Beds were provided in the field ambulances at the time of Alamein, enabling serious cases to be nursed adequately in the field units. Copious fluids were given, if possible by the mouth. The abdominal cases were nursed in Fowler's position and chest cases also sat up as soon as possible. Close attention was given to the skin and also to seeing that plasters were not constricting the limbs. Sedatives such as paraldehyde were given to head cases.

Chests: If respiratory distress was marked, tapping was performed with air displacement in the first twenty-four hours. In First Army early, frequent, and thorough evacuation of the haemothorax was done with good results.

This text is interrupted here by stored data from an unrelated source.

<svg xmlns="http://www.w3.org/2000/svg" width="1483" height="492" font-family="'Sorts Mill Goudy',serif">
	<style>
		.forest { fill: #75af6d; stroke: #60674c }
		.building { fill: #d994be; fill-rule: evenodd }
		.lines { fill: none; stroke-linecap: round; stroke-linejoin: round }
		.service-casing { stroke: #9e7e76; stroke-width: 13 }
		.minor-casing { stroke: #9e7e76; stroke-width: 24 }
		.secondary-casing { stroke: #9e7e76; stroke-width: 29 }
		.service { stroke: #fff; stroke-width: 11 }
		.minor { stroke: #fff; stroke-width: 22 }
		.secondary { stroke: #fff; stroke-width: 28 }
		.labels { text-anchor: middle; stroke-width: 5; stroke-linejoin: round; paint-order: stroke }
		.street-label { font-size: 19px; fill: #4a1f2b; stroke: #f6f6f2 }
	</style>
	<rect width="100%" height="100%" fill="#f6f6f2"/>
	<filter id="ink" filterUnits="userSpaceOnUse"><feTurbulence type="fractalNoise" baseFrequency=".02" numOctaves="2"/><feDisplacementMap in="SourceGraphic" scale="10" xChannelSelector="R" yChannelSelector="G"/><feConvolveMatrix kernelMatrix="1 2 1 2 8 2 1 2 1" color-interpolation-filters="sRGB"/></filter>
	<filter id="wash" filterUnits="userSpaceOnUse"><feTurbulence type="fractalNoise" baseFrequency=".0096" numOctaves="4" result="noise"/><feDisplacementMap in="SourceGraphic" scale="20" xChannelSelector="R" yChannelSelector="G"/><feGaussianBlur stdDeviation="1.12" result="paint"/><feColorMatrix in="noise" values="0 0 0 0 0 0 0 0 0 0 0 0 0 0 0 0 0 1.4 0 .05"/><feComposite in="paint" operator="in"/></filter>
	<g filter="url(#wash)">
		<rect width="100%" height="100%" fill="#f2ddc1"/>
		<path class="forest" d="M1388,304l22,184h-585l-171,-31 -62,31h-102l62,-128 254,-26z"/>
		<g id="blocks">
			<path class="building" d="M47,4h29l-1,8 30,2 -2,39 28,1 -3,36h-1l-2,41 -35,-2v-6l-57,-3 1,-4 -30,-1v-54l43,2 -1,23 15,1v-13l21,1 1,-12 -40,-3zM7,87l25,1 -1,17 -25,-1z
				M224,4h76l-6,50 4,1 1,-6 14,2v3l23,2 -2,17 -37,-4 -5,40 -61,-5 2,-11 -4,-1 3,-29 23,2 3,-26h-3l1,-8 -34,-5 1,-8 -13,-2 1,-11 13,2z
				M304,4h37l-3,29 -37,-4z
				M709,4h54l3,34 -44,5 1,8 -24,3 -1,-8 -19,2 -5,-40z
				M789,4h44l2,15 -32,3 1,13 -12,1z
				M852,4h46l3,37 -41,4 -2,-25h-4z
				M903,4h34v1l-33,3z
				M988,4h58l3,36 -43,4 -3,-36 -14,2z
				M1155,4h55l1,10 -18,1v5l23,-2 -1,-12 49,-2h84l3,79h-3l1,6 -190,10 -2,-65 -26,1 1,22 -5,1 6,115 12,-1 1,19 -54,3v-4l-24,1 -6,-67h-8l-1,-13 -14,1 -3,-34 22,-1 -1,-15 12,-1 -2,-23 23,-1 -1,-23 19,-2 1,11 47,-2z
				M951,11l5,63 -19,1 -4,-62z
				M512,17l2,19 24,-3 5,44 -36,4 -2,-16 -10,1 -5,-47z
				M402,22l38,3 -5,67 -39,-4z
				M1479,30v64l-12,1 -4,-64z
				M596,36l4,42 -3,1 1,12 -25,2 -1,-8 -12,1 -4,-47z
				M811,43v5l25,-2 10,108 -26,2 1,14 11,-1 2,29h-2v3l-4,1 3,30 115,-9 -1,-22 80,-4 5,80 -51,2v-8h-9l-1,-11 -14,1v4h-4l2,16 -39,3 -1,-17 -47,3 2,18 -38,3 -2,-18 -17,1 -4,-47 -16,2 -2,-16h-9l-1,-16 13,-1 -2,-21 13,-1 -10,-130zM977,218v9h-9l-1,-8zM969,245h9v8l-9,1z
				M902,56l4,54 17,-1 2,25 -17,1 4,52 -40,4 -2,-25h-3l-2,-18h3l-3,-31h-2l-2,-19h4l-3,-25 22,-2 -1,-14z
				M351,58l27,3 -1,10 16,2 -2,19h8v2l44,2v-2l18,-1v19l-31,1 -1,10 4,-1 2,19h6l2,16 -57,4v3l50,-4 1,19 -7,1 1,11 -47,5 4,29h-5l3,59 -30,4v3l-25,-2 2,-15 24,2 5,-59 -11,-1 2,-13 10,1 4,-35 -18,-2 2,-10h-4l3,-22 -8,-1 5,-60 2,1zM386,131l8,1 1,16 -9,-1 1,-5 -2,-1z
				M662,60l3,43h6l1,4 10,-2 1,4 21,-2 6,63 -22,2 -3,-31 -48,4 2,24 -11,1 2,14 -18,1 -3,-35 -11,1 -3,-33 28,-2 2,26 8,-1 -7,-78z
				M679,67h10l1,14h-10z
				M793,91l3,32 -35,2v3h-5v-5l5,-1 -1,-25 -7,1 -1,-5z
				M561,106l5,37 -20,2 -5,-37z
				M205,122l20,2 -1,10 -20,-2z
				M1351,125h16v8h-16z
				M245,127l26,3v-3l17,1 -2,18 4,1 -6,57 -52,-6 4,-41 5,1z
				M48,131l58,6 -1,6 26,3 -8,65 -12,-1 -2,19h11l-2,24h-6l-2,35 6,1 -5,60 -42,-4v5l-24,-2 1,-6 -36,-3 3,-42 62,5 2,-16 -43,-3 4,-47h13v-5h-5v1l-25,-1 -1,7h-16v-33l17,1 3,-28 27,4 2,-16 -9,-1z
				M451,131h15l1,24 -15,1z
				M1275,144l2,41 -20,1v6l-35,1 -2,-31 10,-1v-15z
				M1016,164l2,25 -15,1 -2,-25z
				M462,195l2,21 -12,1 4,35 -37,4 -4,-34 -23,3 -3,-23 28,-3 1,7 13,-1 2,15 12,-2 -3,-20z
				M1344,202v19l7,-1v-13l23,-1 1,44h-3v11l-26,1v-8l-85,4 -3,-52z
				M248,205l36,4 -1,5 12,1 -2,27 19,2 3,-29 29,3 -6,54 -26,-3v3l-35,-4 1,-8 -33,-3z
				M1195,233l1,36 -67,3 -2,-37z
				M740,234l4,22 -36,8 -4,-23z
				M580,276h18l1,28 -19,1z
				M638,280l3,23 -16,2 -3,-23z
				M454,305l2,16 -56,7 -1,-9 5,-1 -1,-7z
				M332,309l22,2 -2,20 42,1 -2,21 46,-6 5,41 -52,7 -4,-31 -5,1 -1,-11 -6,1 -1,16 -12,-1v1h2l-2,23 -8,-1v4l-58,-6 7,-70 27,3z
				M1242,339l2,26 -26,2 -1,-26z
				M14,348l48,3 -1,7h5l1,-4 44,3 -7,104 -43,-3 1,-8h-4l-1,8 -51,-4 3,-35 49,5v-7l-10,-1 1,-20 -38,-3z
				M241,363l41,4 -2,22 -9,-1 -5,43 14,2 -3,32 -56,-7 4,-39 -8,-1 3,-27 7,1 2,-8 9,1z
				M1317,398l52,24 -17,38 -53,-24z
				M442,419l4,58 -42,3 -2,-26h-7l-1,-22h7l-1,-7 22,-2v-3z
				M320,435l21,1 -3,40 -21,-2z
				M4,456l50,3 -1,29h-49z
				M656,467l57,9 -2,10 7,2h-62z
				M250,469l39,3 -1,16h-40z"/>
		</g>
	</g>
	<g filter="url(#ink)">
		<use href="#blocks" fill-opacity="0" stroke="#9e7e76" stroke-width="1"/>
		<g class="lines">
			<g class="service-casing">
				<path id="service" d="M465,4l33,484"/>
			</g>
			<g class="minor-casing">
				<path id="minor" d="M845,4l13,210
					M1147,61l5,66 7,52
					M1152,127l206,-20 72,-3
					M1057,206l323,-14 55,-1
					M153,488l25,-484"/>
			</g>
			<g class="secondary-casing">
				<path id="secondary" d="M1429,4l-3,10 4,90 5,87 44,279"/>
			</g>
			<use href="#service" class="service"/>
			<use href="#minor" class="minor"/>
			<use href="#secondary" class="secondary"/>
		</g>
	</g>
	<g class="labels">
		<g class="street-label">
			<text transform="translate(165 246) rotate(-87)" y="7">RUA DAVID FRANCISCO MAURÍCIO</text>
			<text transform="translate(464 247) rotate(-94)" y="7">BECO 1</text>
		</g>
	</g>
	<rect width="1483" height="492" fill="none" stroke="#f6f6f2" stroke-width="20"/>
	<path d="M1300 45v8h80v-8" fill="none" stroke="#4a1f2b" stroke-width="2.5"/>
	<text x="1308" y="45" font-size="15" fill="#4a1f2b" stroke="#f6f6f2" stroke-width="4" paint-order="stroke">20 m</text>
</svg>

Abdomens: Treatment was stabilised in: (a) applying continuous gastric suction by means of a blood-taking set inverted and filled with water, so acting as a suction apparatus; (b) giving continuous intravenous fluid, glucose, and glucose saline, about 8–10 pints a day; (c) using Fowler's position; (d) holding the patient in the unit where operation had been performed for a period of ten to fourteen days before evacuation; (e) nursing on beds; (f) giving of fluid by the mouth in small quantities; (g) continuing suction for about four days and then shutting it off gradually. (Suction was not required for so long in large bowel cases.)

General Cases: Further resuscitation, especially transfusion of blood, was often required.